Consignes à suivre: Poursuivre le texte sur la robe volante et les paniers des années 1720 et 1730 à partir de sa dernière phrase.

Extrait du texte:
Si vous vous demandez ce qu'est une «bagnolette» qui n'est plus si à la mode selon le Mercure de France de 1729, il s'agit d'un type de coiffe pour dame comme illustré dans la planche de mode suivante de Antoine Hérisset, parue aussi en 1729.

 

Les Bagnolettes
Planches de mode de Antoine Hérisset
1729
Collection Risjkmuseum

Les palatines sont une espèce de foulard que les dames s'enroulent autour du cou pour se tenir chaud. On peut en voir quelques unes dans ce tableau:

 

Détail de L'hiver
Artiste Nicolas Lancret
avant 1731
Source: Sotheby's



Revue de mousquetaires 
Artiste:Paul-Ponce-Antoine Robert de Séri 
 1729
 Collection du château de Versailles

Ce tableau de 1729 illustre le caractère flottant de la robe volante. Ces dames se sont déplacées pour voir la revue des mousquetaires qui est un événement protocolaire militaire. Elles sont habillées pour être vues en public. On peut voir que les plis du manteau de robe sont très larges et à l’avant et à l’arrière, ce qui donne un aspect «sac-à-patates» à cette silhouette. De par la position de leur torse, on devine que le corps baleiné est toujours présent. En effet, on peut voir une rectitude de la colonne vertébrale bien qu’elles soient assises sur l’herbe. Aussi les manteaux des robes volantes sont souvent fermés au niveau de leurs jupes, on le voit sur la dame en blanc de face et on le devine sur la dame en rayé saumon.

 

Durant la décennie 1720, la grosseur des paniers va en augmentant, tout en restant circulaire. On le voit dans les gravures d'Antoine Hérisset que j'estime être au tournant de 1730. 

Habit unis Damoiselle en panier
Artiste Antoine Hérisset
Non daté
Source: Gallica

Perruque à face Dame en robe Manche en Pagode
Artiste Antoine Hérisset
Non daté
Source: Gallica



Les années 1730 vont voir les paniers prendre une forme de plus en plus ovale, étroite d'avant en arrière et large sur les côtés.


Madame Mercier entourée de sa famille
Artiste Jacques Dumont dit Dumont Le Romain
1731
Collection du département des peintures du Musée du Louvres


L'absence de cintrage de la taille est bien visible dans ce portrait de famille de la nourrice de Louis XV, Marie-Madeleine Mercier. Il est à noter que toutes les dames de ce portrait, malgré des âges différents, portent une robe volante.

La Déclaration (1731),
Artiste: 
Jean-François de Troy
1731
Collection du château de Charlottenburg
Source: M
eisterdrucke



Au cours de la décennie 1730, les paniers prennent une forme ovale comme pour la dame de dos avec sa robe bleue à fleur rose. Sur ce tableau, certaines robes ont la taille évasée comme la dame en gris à gauche et d’autres comme celle de dos en bleu foncé où la taille semble plus accentuée. Cela semble plutôt un effet d'optique puisque que la manche et le bras de la dame sont placés de façon à cacher la taille. Le manteau de robe rose se referme complètement sur la jupe tandis que celui de la dame en blanc reste ouvert sur toute sa longueur. Ce sont là des variations de la robe volante dans les derniers temps de son règne.

Données d'entrée:
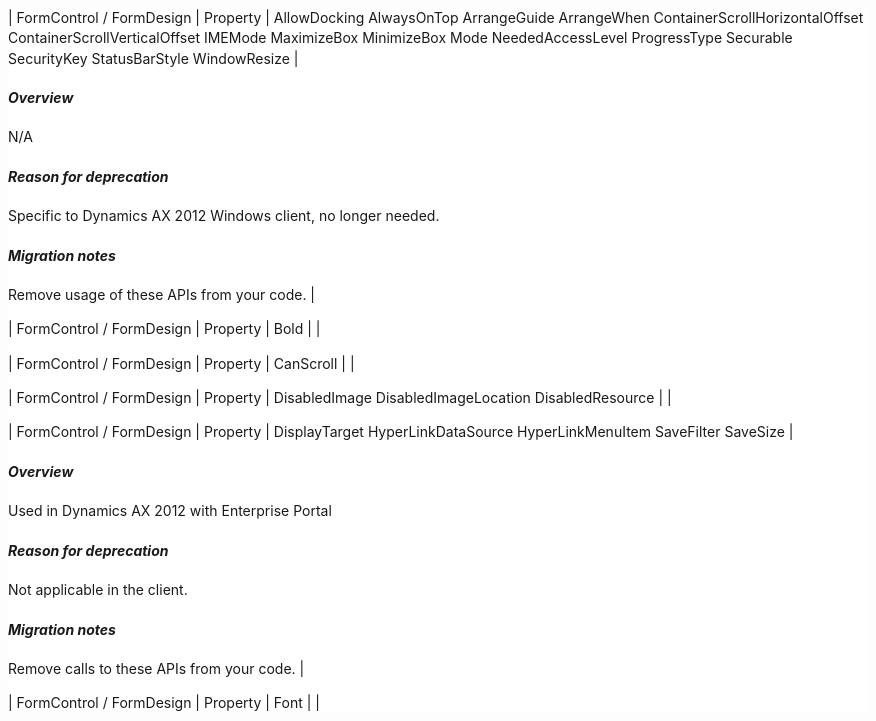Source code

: | 
FormControl / FormDesign |
Property |
AllowDocking AlwaysOnTop ArrangeGuide ArrangeWhen ContainerScrollHorizontalOffset ContainerScrollVerticalOffset IMEMode MaximizeBox MinimizeBox Mode NeededAccessLevel ProgressType Securable SecurityKey StatusBarStyle WindowResize |
<h4 id="overview-24"><em>Overview</em></h4>
N/A
<h4 id="reason-for-deprecation-23"><em>Reason for deprecation</em></h4>
Specific to Dynamics AX 2012 Windows client, no longer needed.
<h4 id="migration-notes-23"><em>Migration notes</em></h4>
Remove usage of these APIs from your code. |

| 
FormControl / FormDesign |
Property |
Bold |
 |

| 
FormControl / FormDesign |
Property |
CanScroll |
 |

| 
FormControl / FormDesign |
Property |
DisabledImage DisabledImageLocation DisabledResource |
 |

| 
FormControl / FormDesign |
Property |
DisplayTarget HyperLinkDataSource HyperLinkMenuItem SaveFilter SaveSize |
<h4 id="overview-25"><em>Overview</em></h4>
Used in Dynamics AX 2012 with Enterprise Portal
<h4 id="reason-for-deprecation-24"><em>Reason for deprecation</em></h4>
Not applicable in the client.
<h4 id="migration-notes-24"><em>Migration notes</em></h4>
Remove calls to these APIs from your code. |

| 
FormControl / FormDesign |
Property |
Font |
 |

Zone de réponse:
Dame à sa toilette recevant un chevalier
Artiste Jean-François de Troy
1734
Collection particulière
Source: artifexinopere

Le port du corset sous ces robes amples était toujours de mise comme le montre cette peinture. Je dois avouer que visuellement en peinture, je ne peux dire si le corset montré est un corps baleiné ou un corset sans baleines.

La seule source que j'ai trouvée qui précise que les femmes ne portaient pas de corps baleinés sous les robes volantes désigne des Autrichiennes qui imitent les Françaises. Mais l’écrivain Johann Georg Keyssler raconte dans sa lettre écrite le 1er août 1730 que l’Empereur a formellement interdit le port des robes volantes à la messe, dans les églises de Vienne : 

Lettre LXXXI
''A description of the city of Vienna''
from
Travels through Germany, Bohemia, Hungary, Switzerland Italy, andLorrain. Giving a true and just description of the present state of those countries ; their natural,literary and political history ; manners, laws, commerce, manufactures, painting, sculpture,architecture, coins, antiquities, curiosities of art and Nature, etc
Johann Goerg Keyssler
« For these two years past, if any woman comes in an Andrienne,Volante, or French sack, as it is called, either into St. Stephen’s or any other large church in Vienna, she is immediately ordered to withdraw. It was grown a custom among the ladies at Vienna, in the morning, to slip on a sack, without stays, or hardly any other covering, and in that garb hurry away to mass ; which indecent custom occasioned the present imperial prohibition. »

«Au cours de ces deux dernières années, si une femme entre portant une Andrienne, robe Volante ou robe à la française, comme on l’appelle, soit à Saint-Étienne ou dans toute autre grande église de Vienne, elle est immédiatement condamnée à se retirer. Il était devenu une coutume parmi les dames de Vienne, le matin, de glisser dans une robe volante, sans corps baleinés, ou à peine aucun autre vêtement, et dans cet habit se dépêcher de se rendre à la messe; cette coutume indécente a occasionné la prohibition impériale actuelle»
Si les autorités autrichiennes n'étaient pas tendres avec la mode importée de France, c'est peut-être parce que l'Autriche et la France sont à cette époque des ennemis séculaires. C'est dans ce contexte de détestation des Français que la robe volante tente de s'introduire dans la ville de Vienne, un contexte qui ne lui est pas favorable, en plus de sa ressemblance avec les robes de chambre.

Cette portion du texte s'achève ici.